» **WHAT THE EXERCISE ASKS**:
Can you repeat only the records from the line containing "scientific name: Podocarpus latifolius" through the line containing "common name: Candle-snuff fungus", substituting "vernacular name" for "common name" and leaving all else unchanged?

» **AVAILABLE DATA**:
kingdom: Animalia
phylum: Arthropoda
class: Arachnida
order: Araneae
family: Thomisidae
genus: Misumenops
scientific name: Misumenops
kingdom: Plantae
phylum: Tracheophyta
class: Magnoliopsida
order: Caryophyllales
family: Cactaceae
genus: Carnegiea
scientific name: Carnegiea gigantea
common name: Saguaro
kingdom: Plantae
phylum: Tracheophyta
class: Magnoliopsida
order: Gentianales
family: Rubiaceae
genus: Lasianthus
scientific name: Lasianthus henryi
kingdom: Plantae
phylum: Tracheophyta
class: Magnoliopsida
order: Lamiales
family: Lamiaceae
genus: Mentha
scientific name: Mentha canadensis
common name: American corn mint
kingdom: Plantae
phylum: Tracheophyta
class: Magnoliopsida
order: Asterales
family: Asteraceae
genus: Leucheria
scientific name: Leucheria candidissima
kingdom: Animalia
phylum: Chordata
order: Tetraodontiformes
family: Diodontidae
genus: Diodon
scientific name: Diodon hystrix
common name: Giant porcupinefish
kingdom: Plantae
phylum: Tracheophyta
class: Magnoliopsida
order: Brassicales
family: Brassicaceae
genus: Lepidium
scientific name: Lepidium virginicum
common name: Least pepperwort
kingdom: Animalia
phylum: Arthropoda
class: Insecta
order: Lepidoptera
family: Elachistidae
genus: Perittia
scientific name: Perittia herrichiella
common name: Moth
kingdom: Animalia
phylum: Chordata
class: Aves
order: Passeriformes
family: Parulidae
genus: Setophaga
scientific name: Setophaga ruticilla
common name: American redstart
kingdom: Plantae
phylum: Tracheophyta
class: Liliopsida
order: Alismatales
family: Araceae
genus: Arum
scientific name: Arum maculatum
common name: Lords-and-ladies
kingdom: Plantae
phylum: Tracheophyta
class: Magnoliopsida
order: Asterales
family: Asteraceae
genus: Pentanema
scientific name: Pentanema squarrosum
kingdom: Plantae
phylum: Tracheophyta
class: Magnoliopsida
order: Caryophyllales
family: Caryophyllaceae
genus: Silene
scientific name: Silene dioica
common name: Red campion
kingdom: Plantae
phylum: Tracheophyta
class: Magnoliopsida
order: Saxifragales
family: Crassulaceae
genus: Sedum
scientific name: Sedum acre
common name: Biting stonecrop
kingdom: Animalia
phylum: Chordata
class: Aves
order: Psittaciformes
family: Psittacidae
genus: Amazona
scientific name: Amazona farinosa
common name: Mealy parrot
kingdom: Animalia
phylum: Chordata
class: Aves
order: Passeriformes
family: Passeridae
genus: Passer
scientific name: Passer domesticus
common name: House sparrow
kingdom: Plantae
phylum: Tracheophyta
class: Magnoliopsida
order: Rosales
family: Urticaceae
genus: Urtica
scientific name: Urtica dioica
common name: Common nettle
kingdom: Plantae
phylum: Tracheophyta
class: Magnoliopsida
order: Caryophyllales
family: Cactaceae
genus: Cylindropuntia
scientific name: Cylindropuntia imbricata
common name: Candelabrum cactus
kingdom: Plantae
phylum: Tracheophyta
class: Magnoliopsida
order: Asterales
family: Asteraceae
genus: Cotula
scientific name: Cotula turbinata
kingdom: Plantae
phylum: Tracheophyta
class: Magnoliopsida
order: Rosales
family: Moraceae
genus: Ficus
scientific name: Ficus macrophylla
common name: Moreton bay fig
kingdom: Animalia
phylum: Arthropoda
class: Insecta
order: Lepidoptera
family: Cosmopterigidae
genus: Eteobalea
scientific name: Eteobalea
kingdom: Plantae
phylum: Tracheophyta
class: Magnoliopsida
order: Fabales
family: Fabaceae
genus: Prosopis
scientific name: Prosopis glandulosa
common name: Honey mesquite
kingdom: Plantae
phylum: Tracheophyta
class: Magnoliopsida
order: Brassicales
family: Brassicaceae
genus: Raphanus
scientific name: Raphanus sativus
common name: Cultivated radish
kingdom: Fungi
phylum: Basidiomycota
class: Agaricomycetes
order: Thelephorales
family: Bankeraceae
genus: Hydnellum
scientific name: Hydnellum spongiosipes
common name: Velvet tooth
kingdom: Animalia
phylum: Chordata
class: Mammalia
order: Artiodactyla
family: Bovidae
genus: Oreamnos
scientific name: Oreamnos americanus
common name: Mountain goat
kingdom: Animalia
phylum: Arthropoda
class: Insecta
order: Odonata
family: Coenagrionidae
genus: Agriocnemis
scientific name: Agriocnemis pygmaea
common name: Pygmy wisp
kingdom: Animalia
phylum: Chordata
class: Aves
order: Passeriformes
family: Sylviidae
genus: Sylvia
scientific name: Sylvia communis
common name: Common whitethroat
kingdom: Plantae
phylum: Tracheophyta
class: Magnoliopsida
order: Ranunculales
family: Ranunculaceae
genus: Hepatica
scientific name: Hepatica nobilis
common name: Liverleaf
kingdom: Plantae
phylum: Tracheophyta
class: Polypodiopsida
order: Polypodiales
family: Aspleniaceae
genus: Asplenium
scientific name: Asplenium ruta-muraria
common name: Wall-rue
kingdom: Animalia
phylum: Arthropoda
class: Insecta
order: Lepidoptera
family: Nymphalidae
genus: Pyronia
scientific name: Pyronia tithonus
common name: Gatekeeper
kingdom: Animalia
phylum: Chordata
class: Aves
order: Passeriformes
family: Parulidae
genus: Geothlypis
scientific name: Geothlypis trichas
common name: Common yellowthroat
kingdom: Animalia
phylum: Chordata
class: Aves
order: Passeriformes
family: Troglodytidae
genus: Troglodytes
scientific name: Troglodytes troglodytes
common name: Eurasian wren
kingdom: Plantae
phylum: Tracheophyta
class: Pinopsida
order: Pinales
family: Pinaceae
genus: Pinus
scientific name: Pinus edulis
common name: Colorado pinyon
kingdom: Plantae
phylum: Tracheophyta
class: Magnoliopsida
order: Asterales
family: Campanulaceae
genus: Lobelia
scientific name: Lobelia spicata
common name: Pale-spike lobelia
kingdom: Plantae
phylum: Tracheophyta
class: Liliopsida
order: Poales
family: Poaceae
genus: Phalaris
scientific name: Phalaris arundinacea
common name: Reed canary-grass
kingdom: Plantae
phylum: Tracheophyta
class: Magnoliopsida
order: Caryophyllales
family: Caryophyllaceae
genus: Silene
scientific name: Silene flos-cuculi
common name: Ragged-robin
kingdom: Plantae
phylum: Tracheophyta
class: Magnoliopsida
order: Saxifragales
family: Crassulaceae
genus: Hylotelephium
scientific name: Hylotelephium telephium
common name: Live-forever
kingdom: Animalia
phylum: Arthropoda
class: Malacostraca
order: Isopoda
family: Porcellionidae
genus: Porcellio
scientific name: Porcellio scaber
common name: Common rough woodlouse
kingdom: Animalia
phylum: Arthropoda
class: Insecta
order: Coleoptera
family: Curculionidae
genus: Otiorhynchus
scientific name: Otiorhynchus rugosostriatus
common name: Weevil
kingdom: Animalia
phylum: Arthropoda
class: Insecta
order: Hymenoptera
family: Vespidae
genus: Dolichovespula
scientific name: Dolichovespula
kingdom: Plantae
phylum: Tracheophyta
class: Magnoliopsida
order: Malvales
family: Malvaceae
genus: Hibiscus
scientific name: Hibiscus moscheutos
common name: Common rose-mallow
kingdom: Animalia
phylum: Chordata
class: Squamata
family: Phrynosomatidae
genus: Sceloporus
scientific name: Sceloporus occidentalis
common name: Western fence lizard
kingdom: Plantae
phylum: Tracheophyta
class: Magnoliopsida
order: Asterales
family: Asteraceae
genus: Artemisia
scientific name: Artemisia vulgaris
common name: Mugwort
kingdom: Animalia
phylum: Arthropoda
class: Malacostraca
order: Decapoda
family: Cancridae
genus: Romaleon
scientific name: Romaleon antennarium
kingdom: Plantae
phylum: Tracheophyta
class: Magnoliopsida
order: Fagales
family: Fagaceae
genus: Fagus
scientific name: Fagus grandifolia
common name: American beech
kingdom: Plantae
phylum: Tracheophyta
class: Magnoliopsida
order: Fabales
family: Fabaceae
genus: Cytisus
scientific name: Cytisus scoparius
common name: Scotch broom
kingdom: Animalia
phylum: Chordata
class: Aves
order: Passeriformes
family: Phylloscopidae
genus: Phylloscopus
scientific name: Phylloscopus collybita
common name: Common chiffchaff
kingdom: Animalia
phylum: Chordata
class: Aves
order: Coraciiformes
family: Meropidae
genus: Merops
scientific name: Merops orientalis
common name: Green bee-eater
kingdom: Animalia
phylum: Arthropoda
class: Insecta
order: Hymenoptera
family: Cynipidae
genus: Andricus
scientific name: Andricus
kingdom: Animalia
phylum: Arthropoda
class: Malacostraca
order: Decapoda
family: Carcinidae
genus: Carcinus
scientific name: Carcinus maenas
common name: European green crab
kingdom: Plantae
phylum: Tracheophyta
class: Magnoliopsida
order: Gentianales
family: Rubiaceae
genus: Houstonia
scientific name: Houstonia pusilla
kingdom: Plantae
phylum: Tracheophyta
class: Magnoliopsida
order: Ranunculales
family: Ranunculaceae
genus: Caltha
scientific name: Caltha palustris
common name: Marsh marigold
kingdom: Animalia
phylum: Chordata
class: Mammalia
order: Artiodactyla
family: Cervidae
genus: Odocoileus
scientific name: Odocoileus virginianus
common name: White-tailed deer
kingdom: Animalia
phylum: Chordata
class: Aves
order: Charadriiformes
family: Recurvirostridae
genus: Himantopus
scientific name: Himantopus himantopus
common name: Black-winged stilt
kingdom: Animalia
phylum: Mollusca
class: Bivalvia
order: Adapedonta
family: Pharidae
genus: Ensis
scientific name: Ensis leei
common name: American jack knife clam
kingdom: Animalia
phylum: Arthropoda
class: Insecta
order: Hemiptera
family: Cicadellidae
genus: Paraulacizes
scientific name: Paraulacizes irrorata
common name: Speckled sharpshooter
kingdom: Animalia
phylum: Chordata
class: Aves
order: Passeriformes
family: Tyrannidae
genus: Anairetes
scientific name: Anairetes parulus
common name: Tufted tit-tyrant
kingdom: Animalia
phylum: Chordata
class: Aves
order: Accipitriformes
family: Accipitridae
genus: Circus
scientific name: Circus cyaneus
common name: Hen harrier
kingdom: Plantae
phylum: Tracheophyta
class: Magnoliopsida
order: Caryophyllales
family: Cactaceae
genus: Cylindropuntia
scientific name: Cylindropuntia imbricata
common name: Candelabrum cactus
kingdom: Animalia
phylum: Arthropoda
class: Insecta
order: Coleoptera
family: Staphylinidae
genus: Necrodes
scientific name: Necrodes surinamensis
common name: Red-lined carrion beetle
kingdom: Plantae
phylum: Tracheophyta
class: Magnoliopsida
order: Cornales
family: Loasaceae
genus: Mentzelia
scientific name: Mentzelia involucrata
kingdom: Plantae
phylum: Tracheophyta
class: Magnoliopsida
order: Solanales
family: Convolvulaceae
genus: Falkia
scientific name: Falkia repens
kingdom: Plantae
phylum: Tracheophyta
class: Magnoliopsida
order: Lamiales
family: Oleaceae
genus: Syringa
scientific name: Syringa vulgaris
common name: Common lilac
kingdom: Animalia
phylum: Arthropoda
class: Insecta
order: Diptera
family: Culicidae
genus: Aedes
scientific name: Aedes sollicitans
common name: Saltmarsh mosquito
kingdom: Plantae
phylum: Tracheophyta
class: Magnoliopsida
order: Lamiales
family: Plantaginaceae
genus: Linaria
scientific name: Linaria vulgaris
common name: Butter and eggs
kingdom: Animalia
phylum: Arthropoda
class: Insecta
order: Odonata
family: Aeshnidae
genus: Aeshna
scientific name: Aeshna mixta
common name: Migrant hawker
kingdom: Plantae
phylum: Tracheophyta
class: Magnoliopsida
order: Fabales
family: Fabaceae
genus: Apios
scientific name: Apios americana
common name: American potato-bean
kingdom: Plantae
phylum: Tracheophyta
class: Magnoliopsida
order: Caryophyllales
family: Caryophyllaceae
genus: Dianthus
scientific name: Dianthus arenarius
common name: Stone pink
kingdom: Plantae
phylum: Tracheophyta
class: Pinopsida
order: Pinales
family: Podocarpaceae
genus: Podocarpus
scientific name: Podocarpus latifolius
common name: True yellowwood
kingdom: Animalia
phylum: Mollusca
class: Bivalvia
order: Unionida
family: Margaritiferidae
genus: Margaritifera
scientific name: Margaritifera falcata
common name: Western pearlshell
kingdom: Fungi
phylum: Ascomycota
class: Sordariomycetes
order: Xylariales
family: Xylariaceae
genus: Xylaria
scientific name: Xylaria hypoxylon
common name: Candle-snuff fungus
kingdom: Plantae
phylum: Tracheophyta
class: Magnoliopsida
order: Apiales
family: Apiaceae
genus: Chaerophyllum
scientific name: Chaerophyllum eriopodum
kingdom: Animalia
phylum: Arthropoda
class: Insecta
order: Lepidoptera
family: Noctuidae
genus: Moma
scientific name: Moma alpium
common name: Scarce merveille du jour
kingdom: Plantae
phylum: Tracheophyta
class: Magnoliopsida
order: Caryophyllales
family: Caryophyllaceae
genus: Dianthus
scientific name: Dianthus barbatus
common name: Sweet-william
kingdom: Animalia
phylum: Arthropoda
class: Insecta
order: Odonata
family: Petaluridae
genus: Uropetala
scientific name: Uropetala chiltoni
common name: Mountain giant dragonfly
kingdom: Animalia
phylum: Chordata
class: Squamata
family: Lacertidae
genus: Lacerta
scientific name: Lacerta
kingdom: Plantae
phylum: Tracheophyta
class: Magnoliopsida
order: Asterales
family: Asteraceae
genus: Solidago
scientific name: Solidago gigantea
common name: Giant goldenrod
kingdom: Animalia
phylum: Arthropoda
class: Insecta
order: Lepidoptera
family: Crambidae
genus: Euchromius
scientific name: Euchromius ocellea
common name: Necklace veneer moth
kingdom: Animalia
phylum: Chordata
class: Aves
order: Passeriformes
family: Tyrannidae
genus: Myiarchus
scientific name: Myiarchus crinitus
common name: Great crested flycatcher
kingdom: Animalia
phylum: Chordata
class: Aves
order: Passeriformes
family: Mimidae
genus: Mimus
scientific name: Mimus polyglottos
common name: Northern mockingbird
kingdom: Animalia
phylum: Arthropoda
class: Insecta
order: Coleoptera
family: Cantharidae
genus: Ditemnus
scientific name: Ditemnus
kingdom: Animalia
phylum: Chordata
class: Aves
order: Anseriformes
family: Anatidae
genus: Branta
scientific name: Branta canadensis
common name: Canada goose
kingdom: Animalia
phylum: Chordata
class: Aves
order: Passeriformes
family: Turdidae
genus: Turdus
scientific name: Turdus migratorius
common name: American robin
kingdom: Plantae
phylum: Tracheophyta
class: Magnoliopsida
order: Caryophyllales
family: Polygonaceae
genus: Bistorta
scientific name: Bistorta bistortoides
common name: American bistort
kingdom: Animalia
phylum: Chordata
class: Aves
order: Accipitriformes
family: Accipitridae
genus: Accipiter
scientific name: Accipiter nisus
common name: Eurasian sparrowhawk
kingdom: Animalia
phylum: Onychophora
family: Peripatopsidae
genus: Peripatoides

» **OUTPUT FOR THIS TASK**:
scientific name: Podocarpus latifolius
vernacular name: True yellowwood
kingdom: Animalia
phylum: Mollusca
class: Bivalvia
order: Unionida
family: Margaritiferidae
genus: Margaritifera
scientific name: Margaritifera falcata
vernacular name: Western pearlshell
kingdom: Fungi
phylum: Ascomycota
class: Sordariomycetes
order: Xylariales
family: Xylariaceae
genus: Xylaria
scientific name: Xylaria hypoxylon
vernacular name: Candle-snuff fungus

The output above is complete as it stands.